Work through the entries below and show every line in which "tspan" is found.

Saved data entries:
━━━━━━━━━━
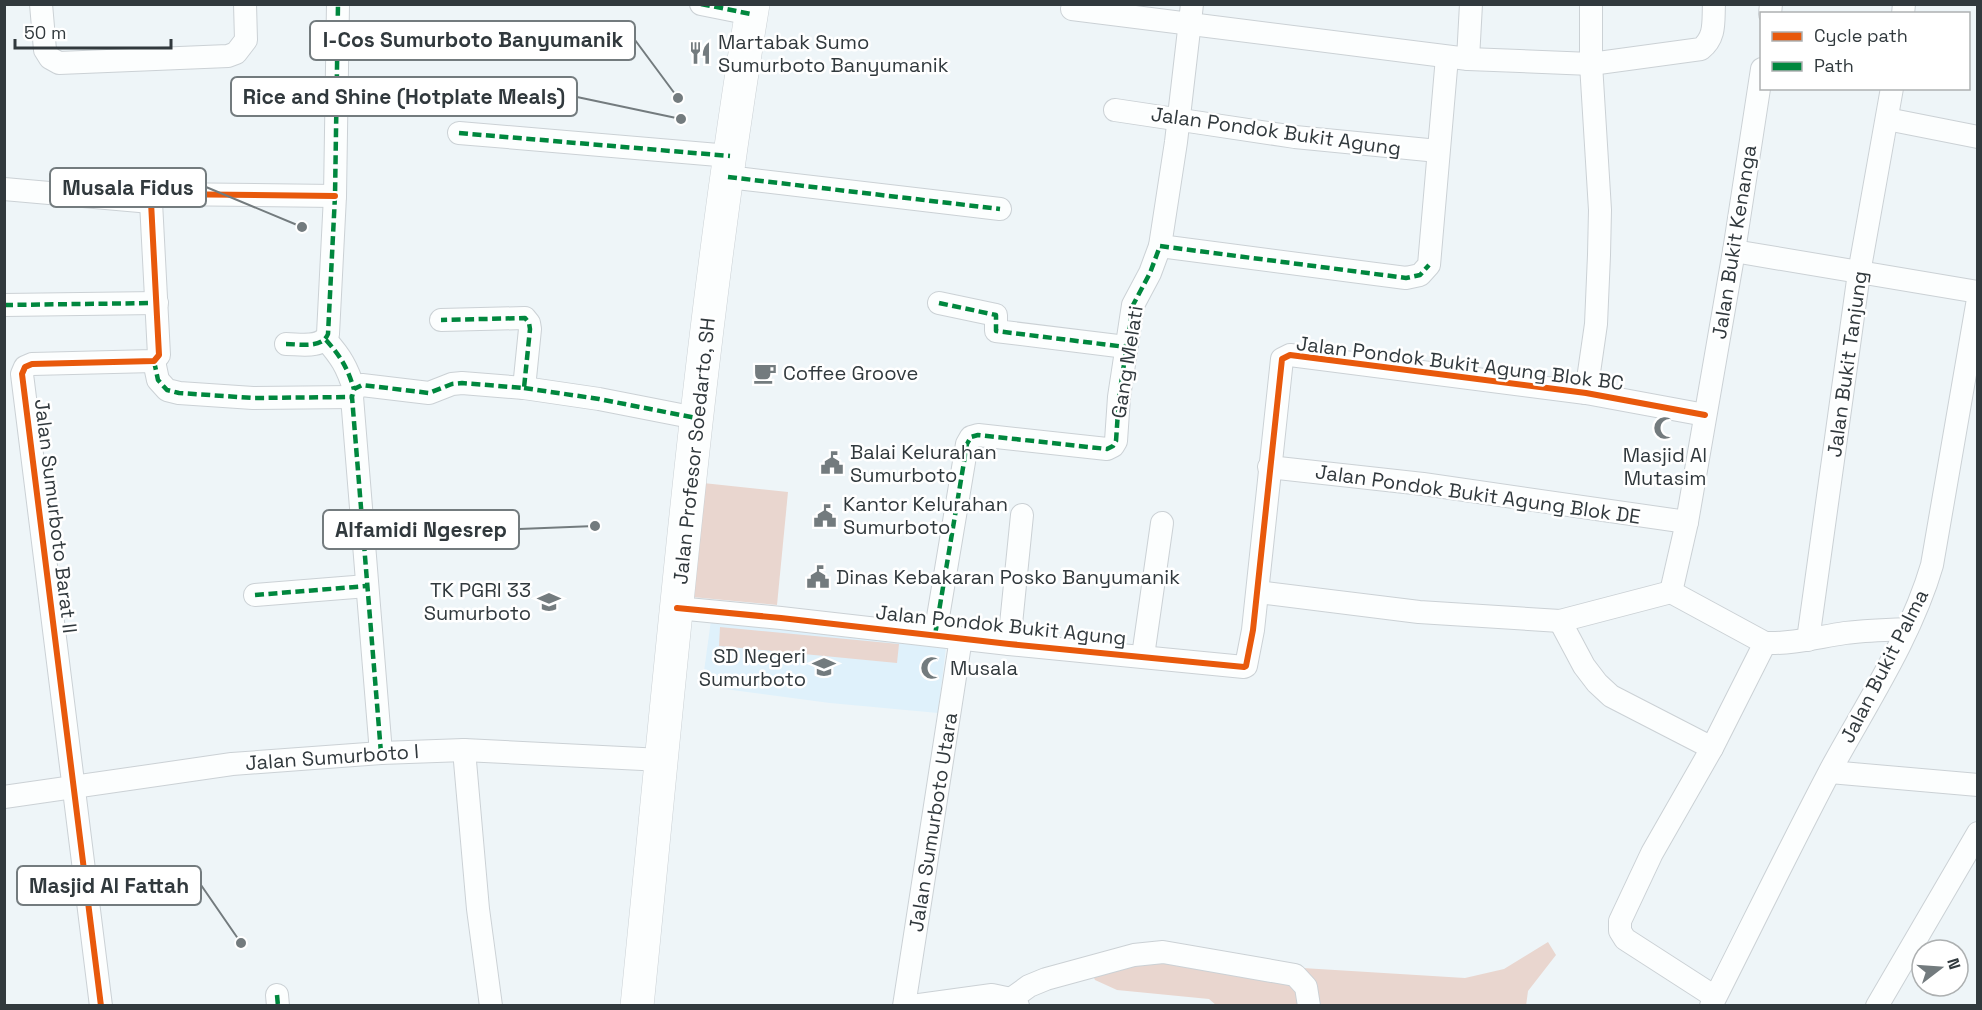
<svg xmlns="http://www.w3.org/2000/svg" width="1982" height="1010" viewBox="0 0 1982 1010" font-family="'Space Grotesk',sans-serif">
<rect width="100%" height="100%" fill="#eef5f8"/>
<!-- built -->
<polygon fill="#dff1fb" points="711,620 946,647 938,713 830,703 702,686"/>
<!-- green -->
<g fill="#e9d6cf">
<polygon points="703,483 788,492 777,605 692,597"/>
<polygon points="720,627 899,644 897,663 719,646"/>
<polygon points="1548,942 1556,955 1528,991 1526,1006 1216,1005 1209,999 1117,990 1095,980 1087,963 1205,962 1465,978 1504,969"/>
</g>
<g fill="none" stroke-linecap="round" stroke-linejoin="round">
<!-- street casing -->
<g stroke="#cbd1d5" stroke-width="24">
<g id="street">
<polyline points="41,4 45,50 50,58 59,63 228,56 236,53 246,40 245,4"/>
<polyline points="701,4 751,14"/>
<path d="M1072,9L1468,59L1591,64L1701,49C1716,37 1713,22 1714,4"/>
<polyline points="1770,14 1771,4"/>
<polyline points="1903,14 1904,4"/>
<polyline points="1468,59 1471,4"/>
<polyline points="1115,110 1295,137 1438,151"/>
<polyline points="1887,119 1978,137"/>
<polyline points="459,133 730,156"/>
<polyline points="728,177 1000,209"/>
<polyline points="4,189 151,202"/>
<polyline points="1160,246 1406,278 1420,275 1429,265 1447,57"/>
<polyline points="1734,251 1978,292"/>
<polyline points="939,303 996,315 996,331 1126,347"/>
<polyline points="4,305 157,303"/>
<path d="M326,340C341,357 347,367 354,389"/>
<path d="M286,344C300,344 322,349 328,334L335,196L338,4"/>
<polyline points="154,361 158,380 167,390 179,393 253,398 352,397"/>
<polyline points="524,388 599,399 696,418"/>
<polyline points="1586,393 1596,324 1599,255 1600,210 1591,64 1591,4"/>
<polyline points="1269,467 1423,484 1687,522"/>
<polyline points="1258,592 1419,612 1560,621 1671,592"/>
<polyline points="1671,592 1687,522 1734,251 1762,69"/>
<path d="M1671,592L1765,643C1793,644 1818,637 1845,633C1866,630 1887,630 1907,629"/>
<polyline points="255,595 367,586"/>
<polyline points="677,608 781,618 1009,644 1244,667 1246,666 1253,630 1282,359 1290,355 1586,393 1705,415"/>
<polyline points="1560,621 1584,666 1597,683 1611,696 1712,748"/>
<polyline points="935,635 967,444 971,437 978,435 1107,449 1113,446 1116,441 1119,397 1133,305 1150,273 1160,246 1176,142 1192,4"/>
<polyline points="1808,640 1859,273 1892,88"/>
<polyline points="1009,644 1022,515"/>
<polyline points="1143,656 1162,523"/>
<polyline points="464,750 478,909 491,1006"/>
<polyline points="381,753 352,397 354,389 362,385 429,393 452,384 462,383 524,388 530,329 529,323 525,318 441,320"/>
<polyline points="1830,772 1978,785"/>
<polyline points="4,797 232,764 381,753 464,750 662,760"/>
<polyline points="277,995 278,1006"/>
<polyline points="1715,997 1625,939 1620,931 1620,921 1652,853 1712,748 1765,643"/>
<polyline points="1011,999 1029,986 1046,979 1134,955 1163,952 1295,975 1306,987 1309,1006"/>
<polyline points="101,1006 22,374 25,367 32,364 154,361 159,355 151,202 158,194 335,196"/>
<polyline points="904,1006 961,638"/>
<polyline points="912,1006 992,995 1011,999 1018,1006"/>
<path d="M1711,1006C1751,927 1790,847 1831,769C1867,703 1911,637 1932,565L1978,299"/>
<polyline points="1877,1006 1978,833"/>
</g>
</g>
<!-- secondary casing -->
<g stroke="#cbd1d5" stroke-width="34">
<path id="secondary" d="M637,1006C671,671 698,336 753,4"/>
</g>
<!-- street -->
<use href="#street" stroke="#fcfefe" stroke-width="22"/>
<!-- secondary -->
<use href="#secondary" stroke="#fcfefe" stroke-width="33"/>
<!-- quiet -->
<g stroke="#00873e" stroke-width="4.5" stroke-dasharray="9 4.5" stroke-linecap="butt">
<polyline points="701,4 751,14"/>
<polyline points="459,133 730,156"/>
<polyline points="728,177 1000,209"/>
<polyline points="939,303 996,315 996,331 1126,347"/>
<polyline points="4,305 157,303"/>
<path d="M326,340C341,357 347,367 354,389"/>
<path d="M286,344C300,344 322,349 328,334L335,196L338,4"/>
<polyline points="154,361 158,380 167,390 179,393 253,398 352,397"/>
<polyline points="524,388 599,399 696,418"/>
<polyline points="255,595 367,586"/>
<polyline points="935,635 967,444 971,437 978,435 1107,449 1113,446 1116,441 1119,397 1133,305 1150,273 1160,246 1406,278 1420,275 1429,265"/>
<polyline points="381,753 352,397 354,389 362,385 429,393 452,384 462,383 524,388 530,329 529,323 525,318 441,320"/>
<polyline points="277,995 278,1006"/>
</g>
<!-- cycleway casing -->
<g stroke="#fff" stroke-width="10">
<g id="cycleway">
<polyline points="677,608 781,618 1009,644 1244,667 1246,666 1253,630 1282,359 1290,355 1586,393 1705,415"/>
<polyline points="101,1006 22,374 25,367 32,364 154,361 159,355 151,202 158,194 335,196"/>
</g>
</g>
<!-- cycleway -->
<use href="#cycleway" stroke="#e8590c" stroke-width="6"/>
</g>
<!-- icons -->
<defs>
<g id="restaurant-bare" transform="scale(1.8)"><path d="M-5-6h1v4h1v-4h1v4h1v-4h1v5L-1.5 .5V6h-2V.5L-5-1ZM5-6V6H3V1.5H1.5Q1.5-4 5-6Z" fill="#737b7e" stroke="#fff" stroke-width="2.5" paint-order="stroke"/></g>
<g id="cafe-bare" transform="scale(1.8)"><path d="M-5.5-4.5H6V0H3Q3 3.5 0 3.5H-2.5Q-5.5 3.5-5.5 0ZM3-3.2v2h1.7v-2ZM-6 4.5H4V6H-6Z" fill="#737b7e" stroke="#fff" stroke-width="2.5" paint-order="stroke"/></g>
<g id="mosque-bare" transform="scale(1.8)"><path d="M3.5-4.9A6 6 0 1 0 3.5 4.9A5 5 0 1 1 3.5-4.9Z" fill="#737b7e" stroke="#fff" stroke-width="2.5" paint-order="stroke"/></g>
<g id="civic-bare" transform="scale(1.8)"><path d="M-.6-6.5H3V-4.5H.6V-3L4-1V1h2V6H-6V1h2V-1L-.6-3ZM-1.2 2.5V6h2.4V2.5Z" fill="#737b7e" stroke="#fff" stroke-width="2.5" paint-order="stroke"/></g>
<g id="school-bare" transform="scale(1.8)"><path d="M0-5L7-2L0 1L-7-2ZM-4 1L0 2.5L4 1V4Q0 6-4 4Z" fill="#737b7e" stroke="#fff" stroke-width="2.5" paint-order="stroke"/></g>
</defs>
<g fill-rule="evenodd">
<use href="#restaurant-bare" x="700" y="53"/>
<use href="#cafe-bare" x="765" y="373"/>
<use href="#mosque-bare" x="1665" y="428"/>
<use href="#civic-bare" x="832" y="463"/>
<use href="#civic-bare" x="825" y="516"/>
<use href="#civic-bare" x="818" y="577"/>
<use href="#school-bare" x="549" y="602"/>
<use href="#school-bare" x="824" y="667"/>
<use href="#mosque-bare" x="932" y="668"/>
</g>
<g text-anchor="middle" stroke-width="5" stroke-linejoin="round" paint-order="stroke">
<!-- poi labels -->
<g font-size="20" fill="#31393d" stroke="#fff" text-anchor="start">
<text x="718" y="49">Martabak Sumo<tspan x="718" dy="23">Sumurboto Banyumanik</tspan></text>
<text x="783" y="380">Coffee Groove</text>
<text x="850" y="459">Balai Kelurahan<tspan x="850" dy="23">Sumurboto</tspan></text>
<text x="1665" y="462" text-anchor="middle">Masjid Al<tspan x="1665" dy="23">Mutasim</tspan></text>
<text x="843" y="511">Kantor Kelurahan<tspan x="843" dy="23">Sumurboto</tspan></text>
<text x="836" y="584">Dinas Kebakaran Posko Banyumanik</text>
<text x="531" y="597" text-anchor="end">TK PGRI 33<tspan x="531" dy="23">Sumurboto</tspan></text>
<text x="806" y="663" text-anchor="end">SD Negeri<tspan x="806" dy="23">Sumurboto</tspan></text>
<text x="950" y="675">Musala</text>
</g>
<!-- street labels -->
<g font-size="20" fill="#31393d" stroke="#fff">
<text transform="translate(1276 131) rotate(8)" y="7">Jalan Pondok Bukit Agung</text>
<text transform="translate(1734 242) rotate(-81)" y="7">Jalan Bukit Kenanga</text>
<text transform="translate(1127 362) rotate(-81)" y="7">Gang Melati</text>
<text transform="translate(1460 363) rotate(7)" y="7">Jalan Pondok Bukit Agung Blok BC</text>
<text transform="translate(1847 364) rotate(-82)" y="7">Jalan Bukit Tanjung</text>
<text transform="translate(694 451) rotate(-84)" y="7">Jalan Profesor Soedarto, SH</text>
<text transform="translate(1478 494) rotate(8)" y="7">Jalan Pondok Bukit Agung Blok DE</text>
<text transform="translate(56 516) rotate(83)" y="7">Jalan Sumurboto Barat II</text>
<text transform="translate(1001 625) rotate(6)" y="7">Jalan Pondok Bukit Agung</text>
<text transform="translate(1884 666) rotate(-63)" y="7">Jalan Bukit Palma</text>
<text transform="translate(332 757) rotate(-4)" y="7">Jalan Sumurboto I</text>
<text transform="translate(933 822) rotate(-81)" y="7">Jalan Sumurboto Utara</text>
</g>
</g>
<!-- callouts -->
<path fill="none" stroke="#737b7e" stroke-width="2" d="M678 98L635 40M681 119L577 97M302 227L206 187M595 526L519 529M241 943L201 885"/>
<g fill="#737b7e" stroke="#fff" stroke-width="2">
<circle cx="678" cy="98" r="6"/>
<circle cx="681" cy="119" r="6"/>
<circle cx="302" cy="227" r="6"/>
<circle cx="595" cy="526" r="6"/>
<circle cx="241" cy="943" r="6"/>
</g>
<g fill="#fff" stroke="#737b7e" stroke-width="2">
<rect x="310" y="21" width="325" height="39" rx="6"/>
<rect x="231" y="77" width="346" height="39" rx="6"/>
<rect x="50" y="168" width="156" height="39" rx="6"/>
<rect x="323" y="510" width="196" height="39" rx="6"/>
<rect x="17" y="866" width="184" height="39" rx="6"/>
</g>
<g font-size="21" text-anchor="middle" font-weight="bold" fill="#31393d">
<text x="473" y="47">I-Cos Sumurboto Banyumanik</text>
<text x="404" y="104">Rice and Shine (Hotplate Meals)</text>
<text x="128" y="195">Musala Fidus</text>
<text x="421" y="537">Alfamidi Ngesrep</text>
<text x="109" y="893">Masjid Al Fattah</text>
</g>
<!-- border -->
<rect width="1982" height="1010" fill="none" stroke="#31393d" stroke-width="12"/>
<!-- legend -->
<rect x="1760" y="12" width="210" height="78" fill="#ffffff" stroke="#adb0b1" stroke-width="1.5"/>
<rect x="1772" y="32" width="30" height="9" fill="#e8590c" stroke="#adb0b1" stroke-width="1.5"/>
<text x="1814" y="42" font-size="18" fill="#31393d">Cycle path</text>
<rect x="1772" y="62" width="30" height="9" fill="#00873e" stroke="#adb0b1" stroke-width="1.5"/>
<text x="1814" y="72" font-size="18" fill="#31393d">Path</text>
<!-- north arrow -->
<g transform="translate(1940 968) rotate(73)"><circle r="28" fill="#ffffff" stroke="#adb0b1" stroke-width="1.5"/>
<path d="M0-4.5L10 22L0 15L-10 22Z" fill="#737b7e"/>
<text y="-9" font-size="16" font-weight="bold" text-anchor="middle" fill="#31393d">N</text>
</g>
<!-- scale -->
<path d="M15 39v9h156v-9" fill="none" stroke="#31393d" stroke-width="3"/>
<text x="24" y="39" font-size="18" fill="#31393d" stroke="#ffffff" stroke-width="4.5" paint-order="stroke">50 m</text>
</svg>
━━━━━━━━━━
**Reply:**
<text x="718" y="49">Martabak Sumo<tspan x="718" dy="23">Sumurboto Banyumanik</tspan></text>
<text x="850" y="459">Balai Kelurahan<tspan x="850" dy="23">Sumurboto</tspan></text>
<text x="1665" y="462" text-anchor="middle">Masjid Al<tspan x="1665" dy="23">Mutasim</tspan></text>
<text x="843" y="511">Kantor Kelurahan<tspan x="843" dy="23">Sumurboto</tspan></text>
<text x="531" y="597" text-anchor="end">TK PGRI 33<tspan x="531" dy="23">Sumurboto</tspan></text>
<text x="806" y="663" text-anchor="end">SD Negeri<tspan x="806" dy="23">Sumurboto</tspan></text>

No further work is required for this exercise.